使用存储键和值的映射似乎违反直觉，因为您真正想要的只是存储一个键（或仅存储一个值）。但是，正如我上面所描述的，aHashMap可以非常快速地找到与键关联的值。同样，它可以非常快速地查看是否HashMap知道密钥。我们可以通过将每个字典单词存储为 中的键HashMap，并将其与垃圾值（因为我们不关心它）相关联，例如null.

You can see how to fulfill the three requirements, as follows.

您可以看到如何满足这三个要求，如下所示。

Map<String, Object> map = new HashMap<String, Object>();
// Add a word
map.put('word', null);

// Remove a word
map.remove('word');

// Check for the presence of a word
map.containsKey('word');

I don't want to overload you with information, but the requirements we have here align with a data structure known as a Set. In Java, a commonly used Setis the HashSet, which is almost exactly what you are implementing with this bit of your homework assignment. (In fact, if this weren't a homework assignment explicitly instructing you to use a HashMap, I'd recommend you instead use a HashSet.)
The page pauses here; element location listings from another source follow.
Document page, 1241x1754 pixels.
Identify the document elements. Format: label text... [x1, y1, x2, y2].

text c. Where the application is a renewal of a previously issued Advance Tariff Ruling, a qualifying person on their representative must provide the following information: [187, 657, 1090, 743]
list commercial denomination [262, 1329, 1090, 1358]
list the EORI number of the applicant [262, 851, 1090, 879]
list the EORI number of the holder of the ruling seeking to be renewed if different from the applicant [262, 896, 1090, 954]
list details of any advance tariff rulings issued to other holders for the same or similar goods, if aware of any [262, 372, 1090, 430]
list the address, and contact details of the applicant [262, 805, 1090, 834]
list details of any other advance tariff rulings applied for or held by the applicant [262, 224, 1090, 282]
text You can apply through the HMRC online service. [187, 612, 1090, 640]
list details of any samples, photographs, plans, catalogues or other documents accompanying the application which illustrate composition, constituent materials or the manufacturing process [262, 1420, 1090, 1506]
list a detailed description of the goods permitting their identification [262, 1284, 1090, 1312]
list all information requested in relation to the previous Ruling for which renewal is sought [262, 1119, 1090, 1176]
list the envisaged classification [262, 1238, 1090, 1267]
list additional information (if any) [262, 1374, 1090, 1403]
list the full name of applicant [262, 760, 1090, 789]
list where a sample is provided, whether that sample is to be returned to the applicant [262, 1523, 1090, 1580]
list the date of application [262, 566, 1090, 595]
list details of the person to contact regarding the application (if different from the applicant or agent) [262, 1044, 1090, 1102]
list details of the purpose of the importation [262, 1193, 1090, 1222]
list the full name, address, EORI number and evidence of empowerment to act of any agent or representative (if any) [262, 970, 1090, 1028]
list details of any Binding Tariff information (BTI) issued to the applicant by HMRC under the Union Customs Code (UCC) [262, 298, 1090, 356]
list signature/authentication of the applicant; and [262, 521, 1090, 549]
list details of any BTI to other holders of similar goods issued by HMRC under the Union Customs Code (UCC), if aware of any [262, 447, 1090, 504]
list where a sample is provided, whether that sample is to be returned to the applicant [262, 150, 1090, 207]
我不想让您过多地提供信息，但我们这里的要求与称为Set. 在 Java 中，一个常用的Set是HashSet，这几乎正是您在家庭作业中实现的内容。（事实上​​，如果这不是一项明确指示您使用 的家庭作业HashMap，我建议您改为使用HashSet。）

Arrays are hard to find stuff in. If I gave you array[0] = "cat"; array[1] = "dog"; array[2] = "pikachu";, you'd have to check each element just to know if jigglypuff is a word. If I gave you hash["cat"] = 1; hash["dog"] = 1; hash["pikachu"] = 1;", instant to do this in, you just look it up directly. The value 1 doesn't matter in this particular case although you can put useful information there, such as how many times youv'e looked up a word, or maybe 1 will mean real word and 2 will mean name of a Pokemon, or for a real dictionary it could contain a sentence-long definition. Less relevant.

数组很难找到东西。如果我给了你array[0] = "cat"; array[1] = "dog"; array[2] = "pikachu";，你必须检查每个元素才能知道 jigglypuff 是否是一个词。如果我给了你hash["cat"] = 1; hash["dog"] = 1; hash["pikachu"] = 1;"，马上做这个，你直接查一下就行了。在这种特殊情况下，值 1 无关紧要，尽管您可以在其中放置有用的信息，例如您查找某个单词的次数，或者 1 表示真实单词，2 表示 Pokemon 的名称，或者一本真正的字典，它可以包含一个句子长的定义。不太相关。

It sounds like you don't really understand hash tables then. Even Wikipediahas a good explanation of this data structure.

听起来您那时并不真正了解哈希表。甚至维基百科对这种数据结构也有很好的解释。

Your hash table is just going to be a large array of strings (initially all empty). You compute a hash value using the characters in your word, and then insert the word at that position in the table.

您的哈希表将是一个大的字符串数组（最初都是空的）。您使用单词中的字符计算哈希值，然后在表中的该位置插入单词。

There are issues when the hash value for two words is the same. And there are a few solutions. One is to store a list at each array position and just shove the word onto that list. Another is to step through the table by a known amount until you find a free position. Another is to compute a secondary hash using a different algorithm.

当两个单词的哈希值相同时会出现问题。并且有一些解决方案。一种是在每个数组位置存储一个列表，然后将单词推到该列表上。另一种方法是按已知量逐步遍历表格，直到找到一个空闲位置。另一种方法是使用不同的算法计算二级散列。

The point of this is that hash lookup is fast. It's very quick to compute a hash value, and then all you have to do is check that the word at that array position exists (and matches the search word). You follow the same rules for hash value collisions (in this case, mismatches) that you used for the insertion.

关键是哈希查找速度很快。计算散列值非常快，然后您要做的就是检查该数组位置的单词是否存在（并与搜索单词匹配）。对于用于插入的哈希值冲突（在本例中为不匹配），您遵循相同的规则。

You want your table size to be a prime number that is larger than the number of elements you intend to store. You also need a hash function that diverges quickly so that your data is more likely to be dispersed widely through your hash table (rather than being clustered heavily in one region).

您希望您的表大小是一个大于您打算存储的元素数量的素数。您还需要一个快速发散的散列函数，以便您的数据更有可能通过散列表广泛分布（而不是集中在一个区域中）。

Hope this is a help and points you in the right direction.

希望这对您有所帮助，并为您指明正确的方向。